Para conseguirlo, los científicos utilizan una parte del propio hidrógeno producido durante el proceso. Este hidrógeno se quema dentro del reactor y genera principalmente agua, evitando las emisiones directas de carbono asociadas con la combustión de gas natural.
DIEZ VECES MÁS EFICIENTE
Según los investigadores, el nuevo sistema de calentamiento autotérmico puede aumentar la eficiencia aproximadamente diez veces.
En términos prácticos, un reactor equipado con este sistema podría producir una cantidad de material equivalente a la que generarían unos diez reactores utilizando métodos convencionales de calentamiento externo con una cantidad comparable de energía.
Este aumento de eficiencia resulta especialmente importante si la tecnología pretende alcanzar una escala industrial capaz de atender la demanda mundial de hidrógeno.
UN SUBPRODUCTO CON VALOR COMERCIAL
El descubrimiento no terminó con la mejora energética.
Los investigadores encontraron que el carbono sólido obtenido durante la reacción presentaba un alto grado de grafitización y una calidad superior a la esperada.
El grafito tiene numerosas aplicaciones industriales y tecnológicas, entre ellas la fabricación de baterías y electrodos, por lo que este subproducto podría convertirse en una fuente adicional de valor económico.
UN HIDRÓGENO MÁS SOSTENIBLE
El hidrógeno es fundamental para industrias como la producción de fertilizantes, el refinado de combustibles y la fabricación de productos químicos.
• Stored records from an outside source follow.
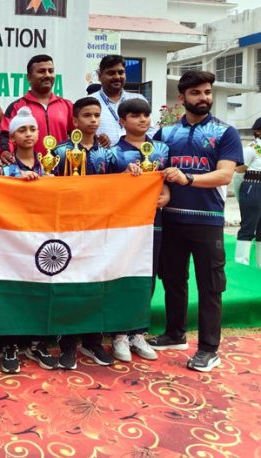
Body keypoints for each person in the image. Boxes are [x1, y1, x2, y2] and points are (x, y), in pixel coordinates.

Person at [149, 70, 243, 372]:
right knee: (173, 281)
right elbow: (156, 169)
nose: (204, 98)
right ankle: (175, 334)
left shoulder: (225, 132)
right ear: (182, 98)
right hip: (172, 220)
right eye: (196, 93)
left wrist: (188, 179)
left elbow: (225, 174)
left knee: (210, 286)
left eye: (207, 92)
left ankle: (208, 348)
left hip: (208, 220)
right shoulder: (165, 134)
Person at [53, 97, 118, 369]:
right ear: (75, 121)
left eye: (96, 115)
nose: (93, 120)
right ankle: (67, 342)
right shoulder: (59, 152)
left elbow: (120, 184)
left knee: (96, 283)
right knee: (69, 282)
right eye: (87, 115)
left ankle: (93, 341)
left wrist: (136, 172)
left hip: (99, 227)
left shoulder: (108, 153)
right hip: (68, 227)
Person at [0, 109, 60, 372]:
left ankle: (37, 344)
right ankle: (10, 344)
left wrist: (52, 183)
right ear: (12, 136)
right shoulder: (5, 169)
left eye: (31, 129)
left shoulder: (50, 165)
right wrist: (15, 183)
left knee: (42, 289)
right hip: (14, 239)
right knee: (13, 291)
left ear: (39, 133)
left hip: (43, 237)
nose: (28, 134)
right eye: (22, 130)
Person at [109, 98, 170, 362]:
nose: (142, 120)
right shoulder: (113, 153)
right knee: (123, 275)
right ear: (122, 121)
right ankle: (119, 333)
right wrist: (122, 177)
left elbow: (166, 180)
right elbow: (104, 188)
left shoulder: (162, 149)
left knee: (148, 275)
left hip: (153, 224)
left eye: (145, 115)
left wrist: (166, 194)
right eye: (135, 115)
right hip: (123, 226)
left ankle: (138, 332)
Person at [0, 54, 74, 162]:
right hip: (29, 172)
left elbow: (79, 136)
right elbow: (6, 135)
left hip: (61, 172)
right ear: (29, 78)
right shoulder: (17, 107)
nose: (47, 75)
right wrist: (5, 152)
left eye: (51, 71)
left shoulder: (67, 106)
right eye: (41, 71)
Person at [94, 55, 148, 147]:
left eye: (121, 72)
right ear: (99, 76)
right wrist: (95, 139)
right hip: (102, 159)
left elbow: (150, 131)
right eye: (111, 73)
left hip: (135, 159)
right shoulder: (90, 102)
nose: (117, 77)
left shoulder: (139, 100)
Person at [233, 117, 261, 267]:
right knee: (249, 226)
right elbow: (238, 171)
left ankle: (259, 265)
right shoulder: (251, 149)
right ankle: (241, 263)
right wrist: (241, 195)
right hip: (253, 187)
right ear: (257, 131)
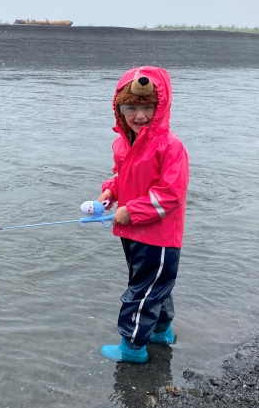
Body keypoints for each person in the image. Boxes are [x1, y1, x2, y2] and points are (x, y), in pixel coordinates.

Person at [98, 66, 189, 363]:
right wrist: (112, 191)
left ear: (160, 107)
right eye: (131, 107)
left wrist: (131, 211)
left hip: (159, 238)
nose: (139, 115)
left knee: (141, 292)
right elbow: (125, 175)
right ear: (119, 108)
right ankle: (162, 332)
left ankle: (132, 348)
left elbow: (170, 194)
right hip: (133, 232)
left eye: (147, 107)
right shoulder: (126, 143)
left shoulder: (171, 147)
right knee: (154, 285)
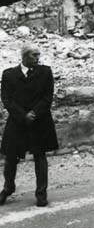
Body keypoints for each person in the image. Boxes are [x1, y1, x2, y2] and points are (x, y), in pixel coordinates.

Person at [1, 44, 57, 207]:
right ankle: (8, 188)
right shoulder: (9, 75)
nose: (37, 58)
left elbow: (48, 97)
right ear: (24, 56)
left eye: (38, 55)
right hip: (17, 122)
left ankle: (41, 193)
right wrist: (22, 115)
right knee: (11, 157)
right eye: (34, 55)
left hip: (40, 121)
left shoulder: (45, 72)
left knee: (40, 157)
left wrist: (34, 112)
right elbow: (6, 99)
Sin embargo, buena parte del hidrógeno que se produce actualmente depende de procesos asociados a importantes emisiones de CO₂.
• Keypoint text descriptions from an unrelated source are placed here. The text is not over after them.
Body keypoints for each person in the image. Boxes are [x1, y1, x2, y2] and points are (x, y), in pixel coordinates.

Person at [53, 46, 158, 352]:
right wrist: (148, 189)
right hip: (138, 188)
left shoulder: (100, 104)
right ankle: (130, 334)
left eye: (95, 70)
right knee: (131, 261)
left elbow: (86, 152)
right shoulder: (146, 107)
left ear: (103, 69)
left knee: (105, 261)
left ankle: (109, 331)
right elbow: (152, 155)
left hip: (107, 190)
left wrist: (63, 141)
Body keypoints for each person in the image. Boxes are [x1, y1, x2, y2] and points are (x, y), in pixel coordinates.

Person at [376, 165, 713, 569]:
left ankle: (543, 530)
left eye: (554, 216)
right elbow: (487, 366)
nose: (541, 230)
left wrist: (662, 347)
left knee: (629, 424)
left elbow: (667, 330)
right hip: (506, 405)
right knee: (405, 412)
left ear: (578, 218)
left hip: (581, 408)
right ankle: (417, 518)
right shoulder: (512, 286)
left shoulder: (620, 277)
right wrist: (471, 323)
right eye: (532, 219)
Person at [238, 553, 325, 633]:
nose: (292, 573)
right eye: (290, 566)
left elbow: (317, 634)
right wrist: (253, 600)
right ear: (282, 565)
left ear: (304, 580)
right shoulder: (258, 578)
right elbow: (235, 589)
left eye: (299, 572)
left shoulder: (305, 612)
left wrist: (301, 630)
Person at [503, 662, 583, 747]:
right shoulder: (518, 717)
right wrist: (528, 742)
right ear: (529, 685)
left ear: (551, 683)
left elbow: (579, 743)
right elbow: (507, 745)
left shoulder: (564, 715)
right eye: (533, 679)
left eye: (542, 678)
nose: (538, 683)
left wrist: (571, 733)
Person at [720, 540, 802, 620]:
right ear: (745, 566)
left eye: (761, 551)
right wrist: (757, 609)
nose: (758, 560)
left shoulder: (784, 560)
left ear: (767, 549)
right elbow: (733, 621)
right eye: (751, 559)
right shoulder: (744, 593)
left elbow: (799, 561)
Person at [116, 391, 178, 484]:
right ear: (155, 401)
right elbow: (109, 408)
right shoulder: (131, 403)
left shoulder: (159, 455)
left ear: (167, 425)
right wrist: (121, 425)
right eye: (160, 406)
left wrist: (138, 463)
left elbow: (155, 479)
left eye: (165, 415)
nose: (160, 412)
El avance de Stanford no elimina todos los desafíos de la producción de hidrógeno, pero aborda uno de los principales problemas para escalar la pirólisis del metano: cómo suministrar grandes cantidades de calor de manera eficiente y con menores emisiones.
Los investigadores consideran que mejorar simultáneamente la eficiencia energética y el aprovechamiento del carbono puede contribuir a desarrollar una producción de hidrógeno con menor impacto ambiental.